[PROBLEM REQUIREMENTS]:
Gather every line in the rows below that contains the word "Diputación", and copy each of those lines in full.

[DATA EXTRACTS]:
········
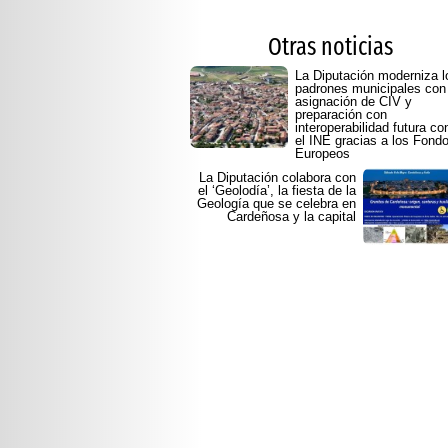
Otras noticias
La Diputación moderniza l
padrones municipales con
asignación de CIV y
preparación con
interoperabilidad futura co
el INE gracias a los Fond
Europeos
La Diputación colabora con
el ‘Geolodía’, la fiesta de la
Geología que se celebra en
Cardeñosa y la capital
········
[EXERCISE ANSWER]:
La Diputación moderniza l
La Diputación colabora con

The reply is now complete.